Ergenekon’dan Kürtler de çıkmıyor mu?

Daha da çıkabilir. Kürtlerin önemli bir kesimi barışçı çözümden yanadır ama çıkarını savaşta gören ve Ergenekon yapılanmasının içinde yer alan Ergenekoncu Kürtler de vardır tabii. İleride bunlar da deşifre olacaklar. Ergenekon savcıları doğru olanı yaptılar ve Ergenekon soruşturmasını Fırat’ın doğusunda değil batısında başlattılar. Çünkü Ergenekon’un beyni batıdadır. Şimdi operasyon merkezden doğuya doğru gidiyor. Cizre’de kuyular açılıyor. Cizre’nin eski belediye başkanı ve bir albay tutuklanıyor. Ergenekon soruşturması ve davası derinleştikçe Fırat’ın doğusundaki Ergenekon da ortaya çıkacak. Bu Ergenekon’un içinde ne kadar Kürt var bunlar da öğrenilecek.

Barıştan sonra DTP’nin siyasi gücü ne olur?

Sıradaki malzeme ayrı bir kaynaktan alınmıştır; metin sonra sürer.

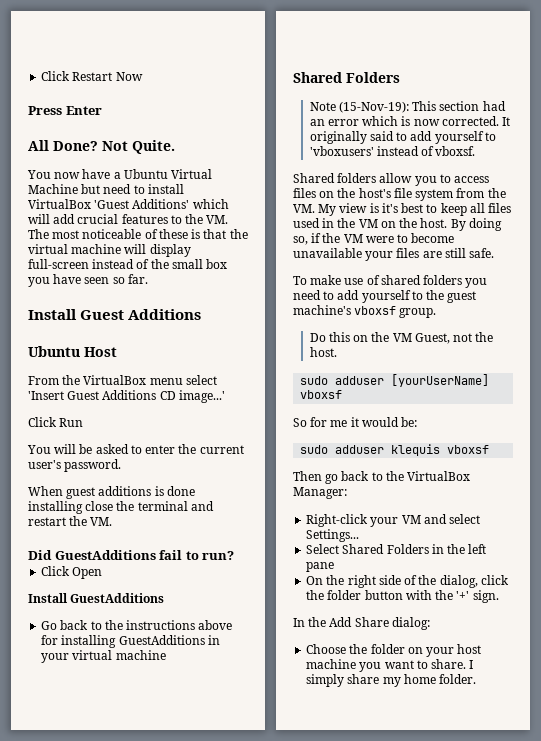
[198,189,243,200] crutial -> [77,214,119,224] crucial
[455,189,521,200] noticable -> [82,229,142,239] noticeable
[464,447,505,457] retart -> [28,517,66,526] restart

Şu anda bir saflaşma var. Kürt siyasi hareketi donmuş durumda. Barıştan sonra ortam yumuşayacağı için farklı siyasi eğilimler ortaya çıkabilecek ve siyasette rekabet artacak. Böylece DTP’nin rakipleri olacak. Şu andaki durum farklı siyasetlerin güçlenmesini engelliyor. Oysa Kürtler de heterojen bir toplum. Onların da farklı görüşleri ve siyasi eğilimleri var. Mesela Irak Kürdistanı’nda da iki parti vardı. Ortam yumuşadıkça siyasi partilerin sayısı arttı. Nitekim önceki gün yapılan seçimlerde değişim isteyenlerin oyu arttı.